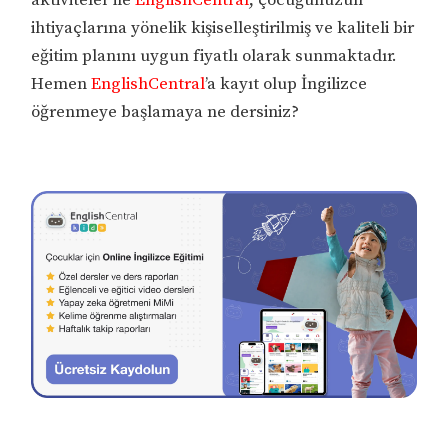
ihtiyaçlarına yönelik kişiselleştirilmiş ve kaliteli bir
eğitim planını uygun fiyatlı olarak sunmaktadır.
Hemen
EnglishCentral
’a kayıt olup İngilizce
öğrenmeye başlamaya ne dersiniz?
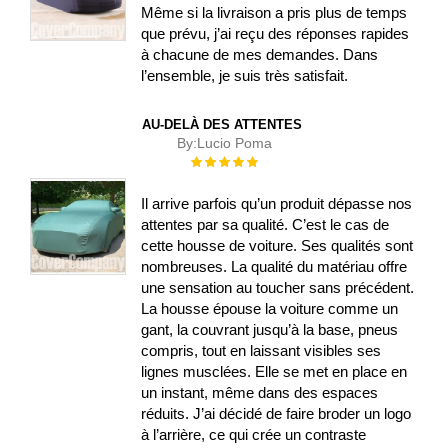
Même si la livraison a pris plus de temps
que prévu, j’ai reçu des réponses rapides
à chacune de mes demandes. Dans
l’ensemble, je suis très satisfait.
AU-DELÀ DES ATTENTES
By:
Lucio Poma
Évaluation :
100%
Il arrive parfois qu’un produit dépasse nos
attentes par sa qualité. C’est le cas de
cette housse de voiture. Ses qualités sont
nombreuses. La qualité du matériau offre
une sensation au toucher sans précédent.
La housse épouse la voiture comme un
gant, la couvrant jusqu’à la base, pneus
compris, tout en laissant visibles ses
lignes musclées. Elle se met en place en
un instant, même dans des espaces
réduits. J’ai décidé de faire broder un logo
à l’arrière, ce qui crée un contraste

· · · ·

◆ **Your instructions**: Reproduce the records verbatim, omitting all images they contain.

◆ **The answer**:
ihtiyaçlarına yönelik kişiselleştirilmiş ve kaliteli bir
eğitim planını uygun fiyatlı olarak sunmaktadır.
Hemen
EnglishCentral
’a kayıt olup İngilizce
öğrenmeye başlamaya ne dersiniz?
Même si la livraison a pris plus de temps
que prévu, j’ai reçu des réponses rapides
à chacune de mes demandes. Dans
l’ensemble, je suis très satisfait.
AU-DELÀ DES ATTENTES
By:
Lucio Poma
Évaluation :
100%
Il arrive parfois qu’un produit dépasse nos
attentes par sa qualité. C’est le cas de
cette housse de voiture. Ses qualités sont
nombreuses. La qualité du matériau offre
une sensation au toucher sans précédent.
La housse épouse la voiture comme un
gant, la couvrant jusqu’à la base, pneus
compris, tout en laissant visibles ses
lignes musclées. Elle se met en place en
un instant, même dans des espaces
réduits. J’ai décidé de faire broder un logo
à l’arrière, ce qui crée un contraste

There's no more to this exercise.